Recordação de Miguel Serrano

Recordação de Miguel Serrano

Cada um de nós devia ter direito aos seus mestres. E devia lembrar-se deles a cada dia, não num mero exercício de saudade, mas porque assim os conseguimos manter por perto e de algum modo continuar a usufruir do privilégio que foi tê-los conhecido. 

Eu tive direito aos meus mestres, grandes mestres com quem aprendi o mais importante do meu ofício e da vida. Alguns, poucos, ainda estão vivos e activos, a maioria infelizmente já não, marca inexorável da minha própria antiguidade. Por pudor, não vou enumerá-los a todos, ficar-me-ei pela lembrança grata de um deles, desaparecido está agora a fazer seis anos, e que teria cumprido 90 em Maio pretérito.

Chamava-se Miguel Serrano e nasceu em Moura, como bem sabem os meus leitores deste Alentejo de que ele nunca se afastou. Esteve ligado a este (hoje) semanário em que escrevo e a mais uma mão cheia de projectos jornalísticos locais, fez-se nome respeitado na grande Imprensa nacional, onde trabalhou durante mais de 30 anos. Na revista “Vida Rural”, que dirigiu, nas páginas da “Ocidente”, da “Vértice”, da “Seara Nova” ou da “Vida Mundial”, bem como nas páginas literárias dos jornais “Comércio do Porto”, “Jornal do Fundão”, “Notícias da Amadora”, “Jornal de Notícias” ou “Diário de Lisboa”. Mas sobretudo nas redacções do “República”, do “Diário de Notícias” e de “O Diário”, onde passou a maior parte do seu tempo de jornais.
Conheci-o nesta última, embora os meus primeiros textos lhe tenham passado pelas mãos no tempo em que coordenava o suplemento “Juvenil” do “República”. Eu era pouco mais que um catraio arribado à grande cidade vindo de um lugar longe onde dificilmente se materializavam os sonhos.

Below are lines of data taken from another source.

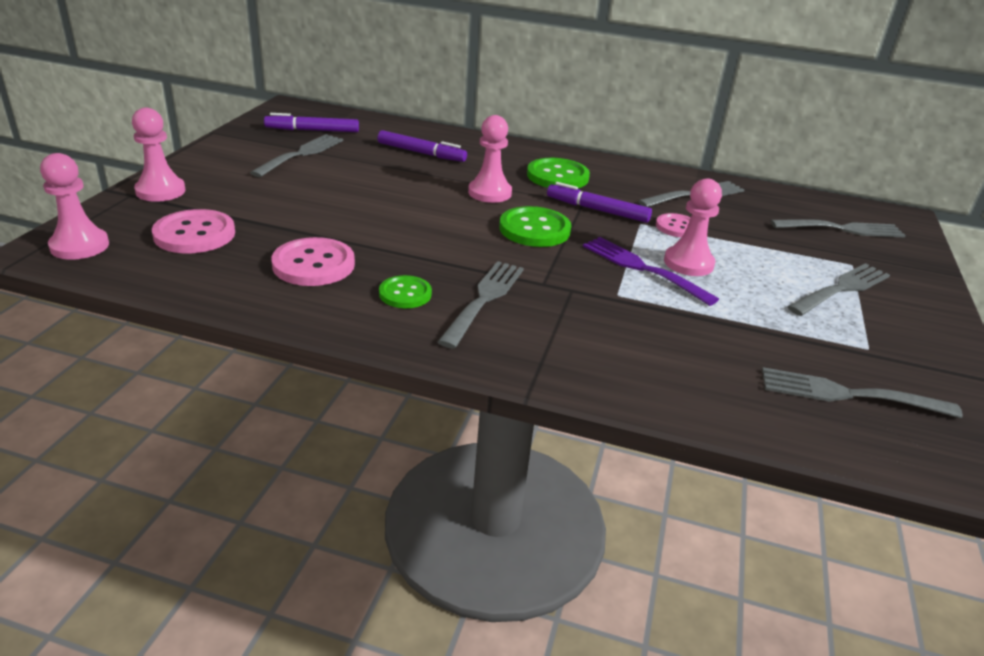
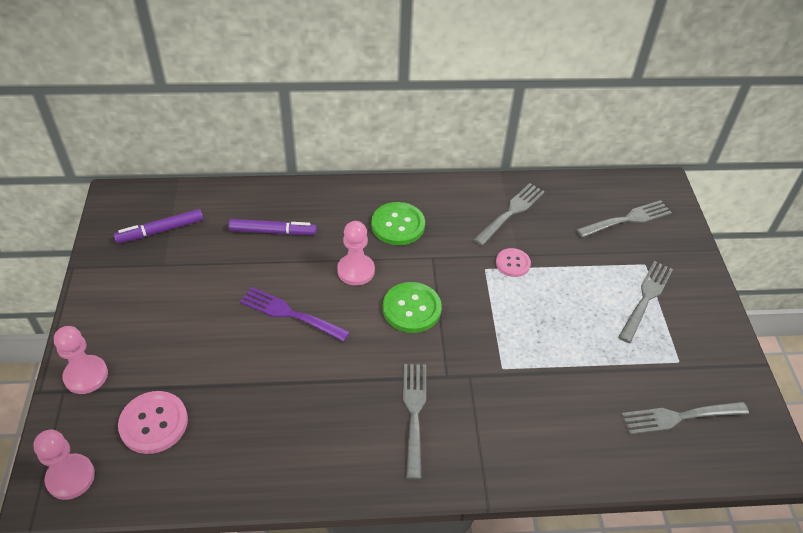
camera: 20 degrees left, 15 degrees up
grey fork [250,134,343,177] -> none
pink button [271,237,355,286] -> none
green button [379,275,432,308] -> none
purple marker [547,182,652,223] -> none
purple fork [583,237,719,306] -> purple fork moved to [240,287,350,342]
pink pawn [664,178,722,276] -> none

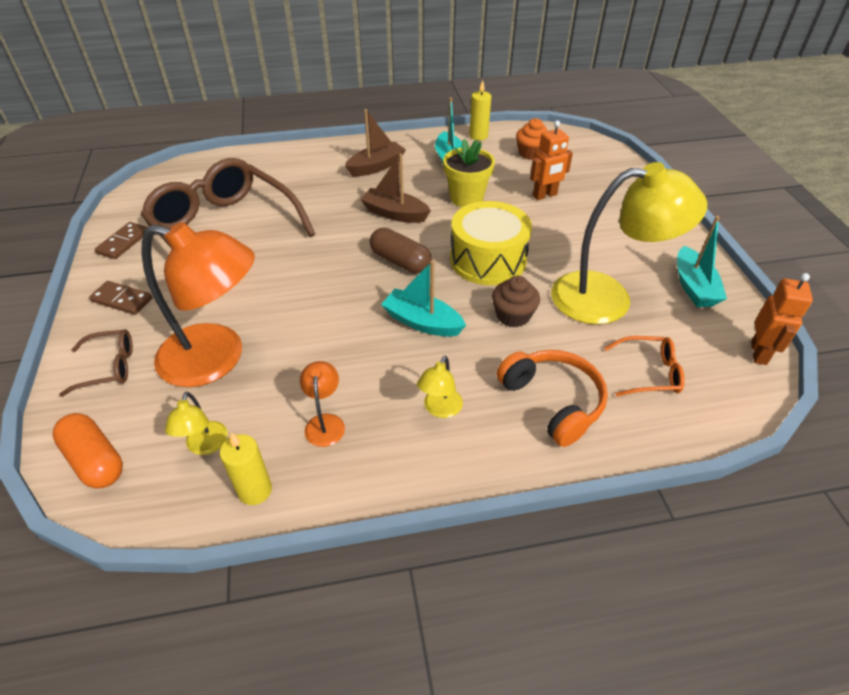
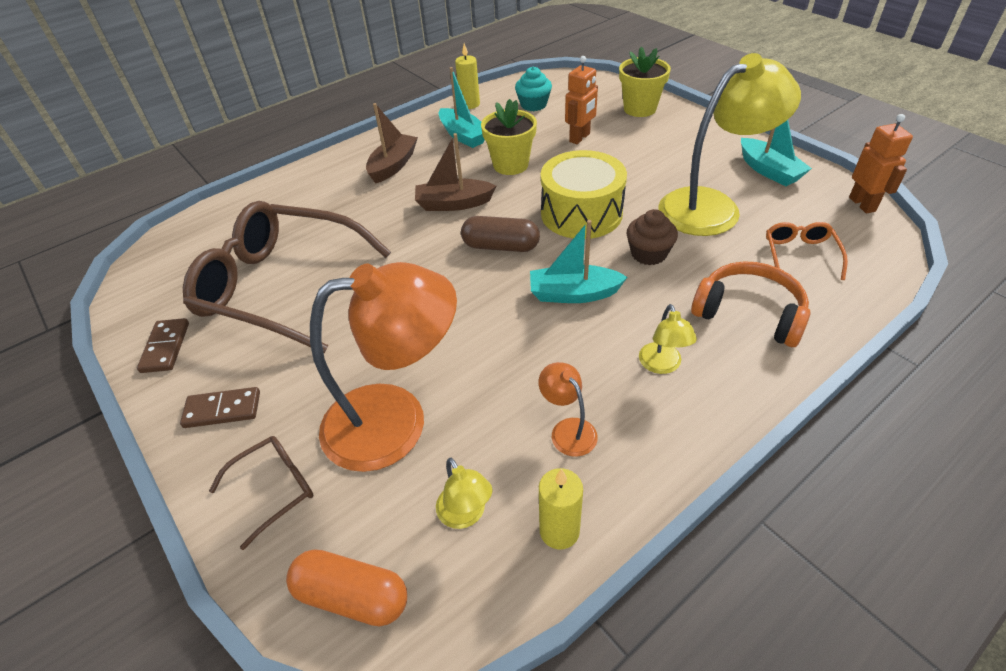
camera: 25 degrees left, 0 degrees up
orange cupcake [516,118,548,160] -> turquoise cupcake [515,67,552,111]
orange glasses [605,336,685,396] -> orange glasses turned 60 degrees counterclockwise [766,222,848,280]
none -> yellow flower pot [619,47,671,117]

Ele era já então um cinquentenário iluminado pelo brilho de profunda humanidade que lhe acendia o olhar.

Acamaradámos bem, apesar da diferença geracional. Ou talvez por causa dela. O Miguel – como todos lhe chamávamos, que nesse tempo não havia “doutores” nem “colegas” nas redacções – era um ágil praticante do rigor, da palavra certa, da importância da notícia. A grande cultura e o profundo sentido de companheirismo, que o levavam a encarar cada camarada como um amigo, eram características essenciais da sua personalidade.

Um dia – uma noite, talvez, em dia de piquete – ganhei coragem e mostrei-lhe uns textinhos não jornalísticos que tinha escrito, espécie de poemas uns, palavreado avulso os outros. O Miguel leu tudo, anotou, e no fim disse-me o que achava. Alguns reparos formais, qualquer coisa do estilo “gosto de ti, miúdo” e um animador “continua a escrever que escreves bem”. Não sei se fiz bem, mas continuei a escrever.

Com Miguel Serrano, meu mestre Miguel Serrano, aprendi muitas coisas. E sobretudo entendi a importância das qualidades humanas para o desempenho íntegro e integral do jornalismo. Como, afinal, de qualquer ofício. Porque pode sempre ser-se um bom profissional sem se ser boa pessoa. Pode, conheço alguns. Mas não é a mesma coisa.